[Page-level text extractions]
Segment Open

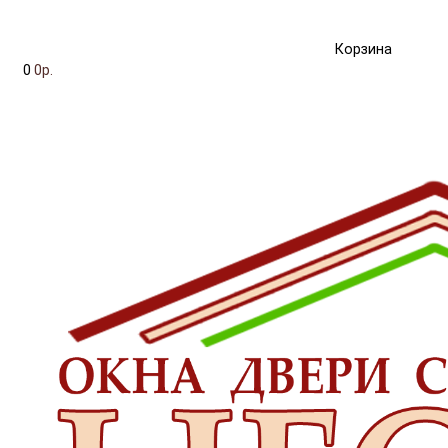
Корзина
0
0р.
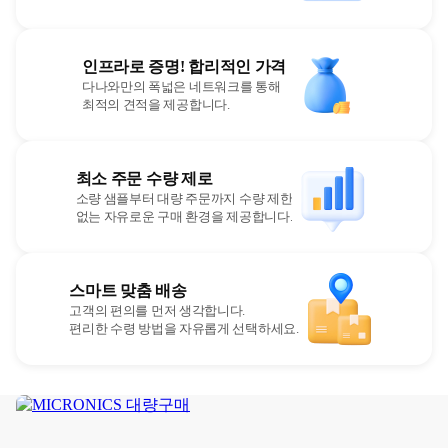
인프라로 증명! 합리적인 가격
다나와만의 폭넓은 네트워크를 통해
최적의 견적을 제공합니다.
최소 주문 수량 제로
소량 샘플부터 대량 주문까지 수량 제한
없는 자유로운 구매 환경을 제공합니다.
스마트 맞춤 배송
고객의 편의를 먼저 생각합니다.
편리한 수령 방법을 자유롭게 선택하세요.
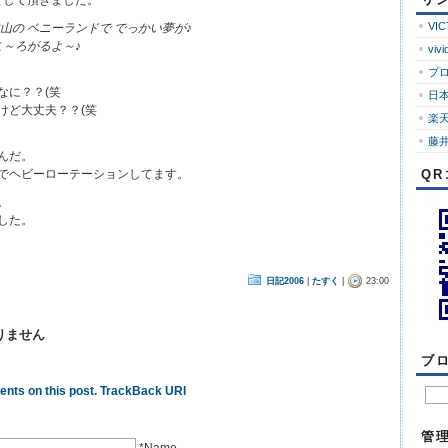
として頂きました。
ロ
グ
VI
山の ベニーランドで でっかい夢が♪
こ～ろがるよ～♪
vivi
プ
なに？？(笑
日
けど大丈夫？？(笑
楽
藤井
んだ。
でヘビーローテーションしてます。
Q
。
した。
日記2006
|
たすく
|
23:00
りません
ブ
nts on this post.
TrackBack URI
管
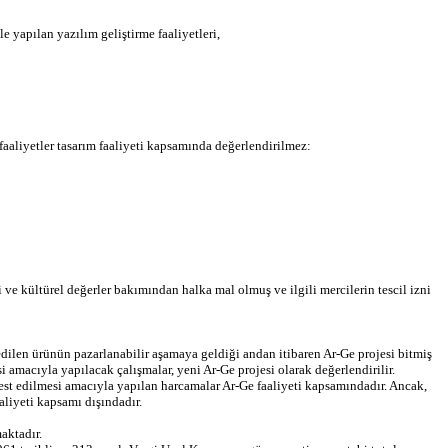
e yapılan yazılım geliştirme faaliyetleri,
aaliyetler tasarım faaliyeti kapsamında değerlendirilmez:
ve kültürel değerler bakımından halka mal olmuş ve ilgili mercilerin tescil izni
edilen ürünün pazarlanabilir aşamaya geldiği andan itibaren Ar-Ge projesi bitmiş
amacıyla yapılacak çalışmalar, yeni Ar-Ge projesi olarak değerlendirilir.
test edilmesi amacıyla yapılan harcamalar Ar-Ge faaliyeti kapsamındadır. Ancak,
aliyeti kapsamı dışındadır.
aktadır.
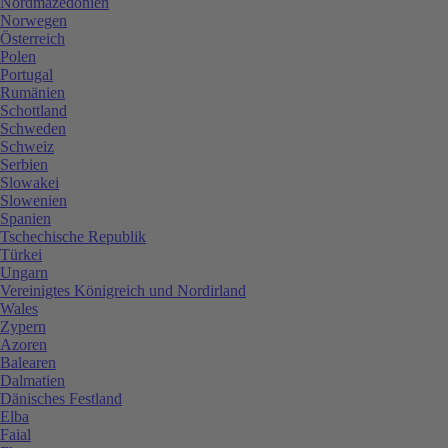
Nordmazedonien
Norwegen
Österreich
Polen
Portugal
Rumänien
Schottland
Schweden
Schweiz
Serbien
Slowakei
Slowenien
Spanien
Tschechische Republik
Türkei
Ungarn
Vereinigtes Königreich und Nordirland
Wales
Zypern
Azoren
Balearen
Dalmatien
Dänisches Festland
Elba
Faial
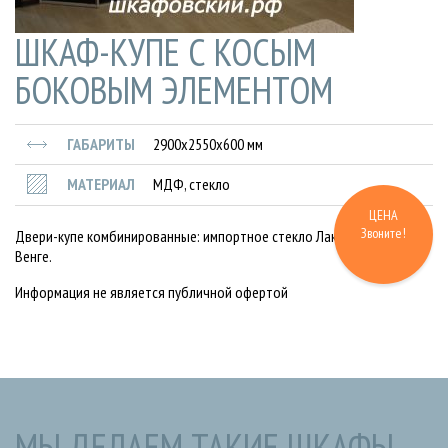
ШКАФ-КУПЕ С КОСЫМ
БОКОВЫМ ЭЛЕМЕНТОМ
ГАБАРИТЫ
2900x2550x600 мм
МАТЕРИАЛ
МДФ, стекло
ЦЕНА
Звоните!
Двери-купе комбинированные: импортное стекло Лакобель и МДФ
Венге.
Информация не является публичной офертой
МЫ ДЕЛАЕМ ТАКИЕ ШКАФЫ-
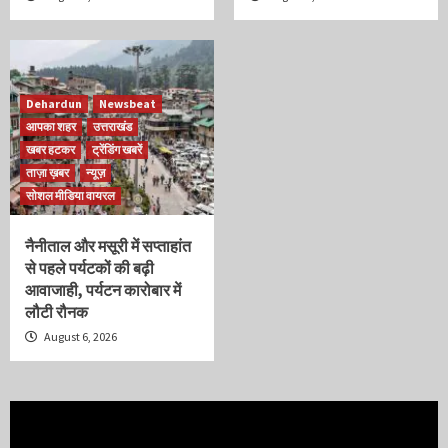
Dehardun
Newsbeat
आपका शहर
उत्तराखंड
खबर हटकर
ट्रेंडिंग खबरें
ताज़ा ख़बर
न्यूज़
सोशल मीडिया वायरल
नैनीताल और मसूरी में सप्ताहांत
से पहले पर्यटकों की बढ़ी
आवाजाही, पर्यटन कारोबार में
लौटी रौनक
August 6, 2026
Video
Player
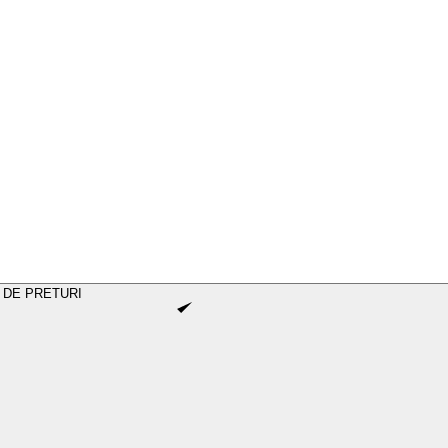
 DE PRETURI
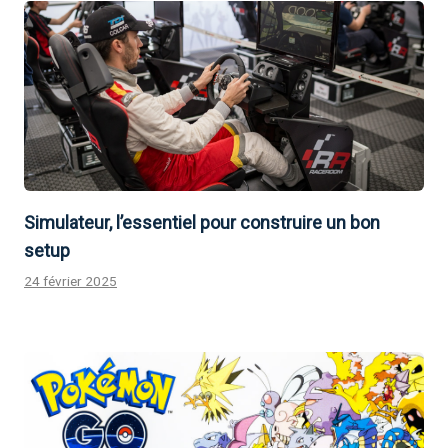
Simulateur, l’essentiel pour construire un bon
setup
24 février 2025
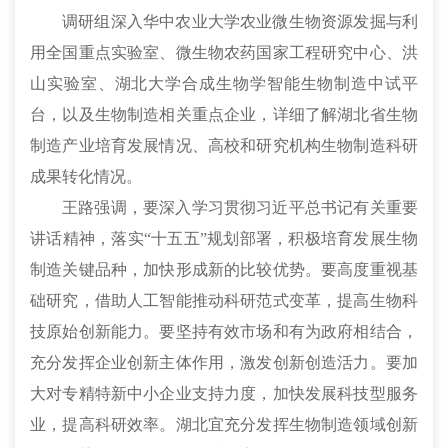
调研组深入华中农业大学农业微生物资源发掘与利
用全国重点实验室、微生物农药国家工程研究中心、洪
山实验室、湖北大学合成生物学智能生物制造中试平
台，以及生物制造相关重点企业，详细了解湖北省生物
制造产业培育发展情况、高校和研究机构生物制造科研
成果转化情况。
王路强调，要深入学习贯彻习近平总书记有关重要
讲话精神，落实
“十五五”规划部署，积极培育发展生物
制造关键品种，加快形成新的比较优势。要高度重视基
础研究，借助人工智能推动科研范式变革，提高生物科
技原始创新能力。要坚持有效市场和有为政府相结合，
充分发挥企业创新主体作用，激发创新创造活力。要加
大对专精特新中小企业支持力度，加快发展科技型服务
业，提高科研效率。湖北宜充分发挥生物制造领域创新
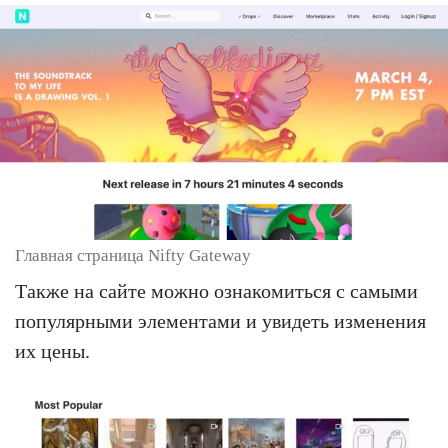
Главная страница Nifty Gateway
Также на сайте можно ознакомиться с самыми
популярными элементами и увидеть изменения
их цены.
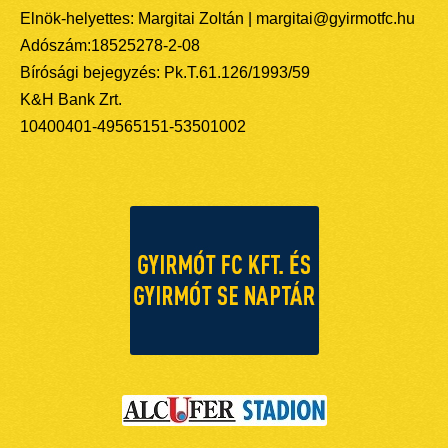
Elnök-helyettes: Margitai Zoltán | margitai@gyirmotfc.hu
Adószám:18525278-2-08
Bírósági bejegyzés: Pk.T.61.126/1993/59
K&H Bank Zrt.
10400401-49565151-53501002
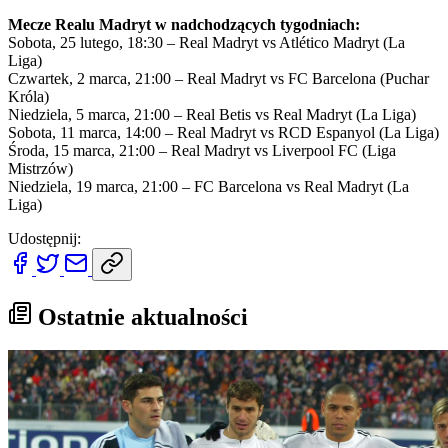
Mecze Realu Madryt w nadchodzących tygodniach:
Sobota, 25 lutego, 18:30 – Real Madryt vs Atlético Madryt (La
Liga)
Czwartek, 2 marca, 21:00 – Real Madryt vs FC Barcelona (Puchar
Króla)
Niedziela, 5 marca, 21:00 – Real Betis vs Real Madryt (La Liga)
Sobota, 11 marca, 14:00 – Real Madryt vs RCD Espanyol (La Liga)
Środa, 15 marca, 21:00 – Real Madryt vs Liverpool FC (Liga
Mistrzów)
Niedziela, 19 marca, 21:00 – FC Barcelona vs Real Madryt (La
Liga)
Udostępnij:
Ostatnie aktualności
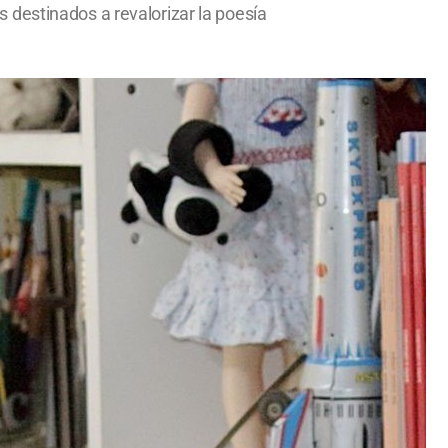
os destinados a revalorizar la poesía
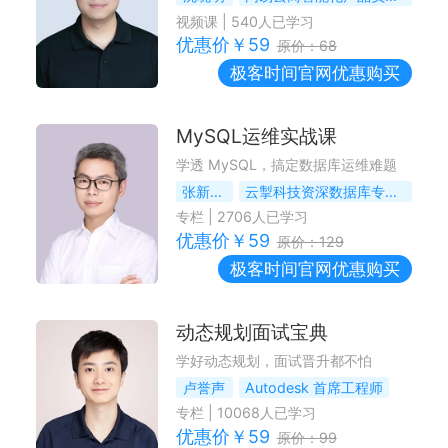
视频课
|
540
人已学习
优惠价￥
59
原价：
68
极客时间
官网优惠购买
MySQL运维实战课
学透 MySQL，搞定数据库运维难题
张新铭（俊达）
云掣科技资深数据库专家，前淘宝网、支付宝数据库专家
专栏
|
2706
人已学习
优惠价￥
59
原价：
129
极客时间
官网优惠购买
动态规划面试宝典
学好动态规划，面试晋升都不怕
卢誉声
Autodesk 首席工程师
专栏
|
10068
人已学习
优惠价￥
59
原价：
99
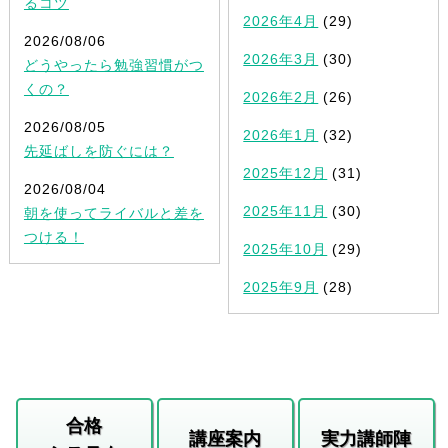
るコツ
2026年4月
(29)
2026/08/06
2026年3月
(30)
どうやったら勉強習慣がつ
くの？
2026年2月
(26)
2026/08/05
2026年1月
(32)
先延ばしを防ぐには？
2025年12月
(31)
2026/08/04
2025年11月
(30)
朝を使ってライバルと差を
つける！
2025年10月
(29)
2025年9月
(28)
合格
講座案内
実力講師陣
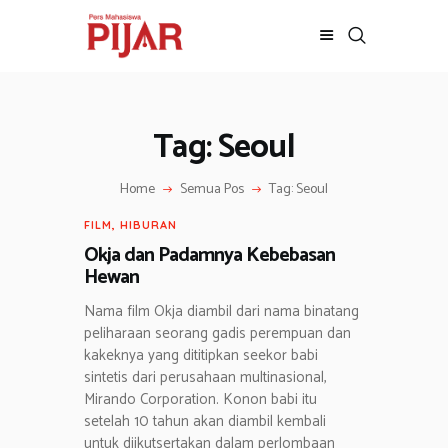
Tag: Seoul
BERITA
ADVERTORIAL
Home
Semua Pos
Tag: Seoul
SOSOK
GALERI
FILM
,
HIBURAN
HIBURAN
Okja dan Padamnya Kebebasan
Hewan
JALAN-JALAN
GAYA HIDUP
Nama film Okja diambil dari nama binatang
peliharaan seorang gadis perempuan dan
OLAHRAGA
kakeknya yang dititipkan seekor babi
OPINI
sintetis dari perusahaan multinasional,
Mirando Corporation. Konon babi itu
setelah 10 tahun akan diambil kembali
untuk diikutsertakan dalam perlombaan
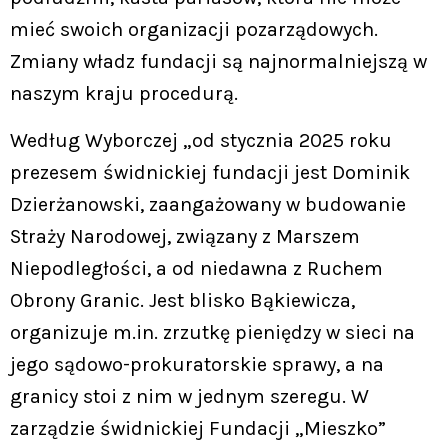
mieć swoich organizacji pozarządowych.
Zmiany władz fundacji są najnormalniejszą w
naszym kraju procedurą.
Według Wyborczej „od stycznia 2025 roku
prezesem świdnickiej fundacji jest Dominik
Dzierżanowski, zaangażowany w budowanie
Straży Narodowej, związany z Marszem
Niepodległości, a od niedawna z Ruchem
Obrony Granic. Jest blisko Bąkiewicza,
organizuje m.in. zrzutkę pieniędzy w sieci na
jego sądowo-prokuratorskie sprawy, a na
granicy stoi z nim w jednym szeregu. W
zarządzie świdnickiej Fundacji „Mieszko”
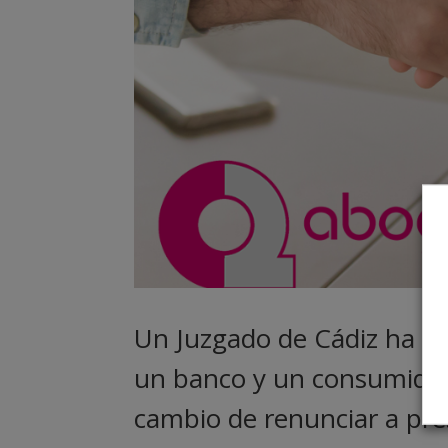
Un Juzgado de Cádiz ha de
un banco y un consumidor e
cambio de renunciar a pr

Segment Closed

TASK GOAL. Within the records above, find every line holding the word "diambil" and give the total as a bare number.

OUTPUT OF THE TASK. 2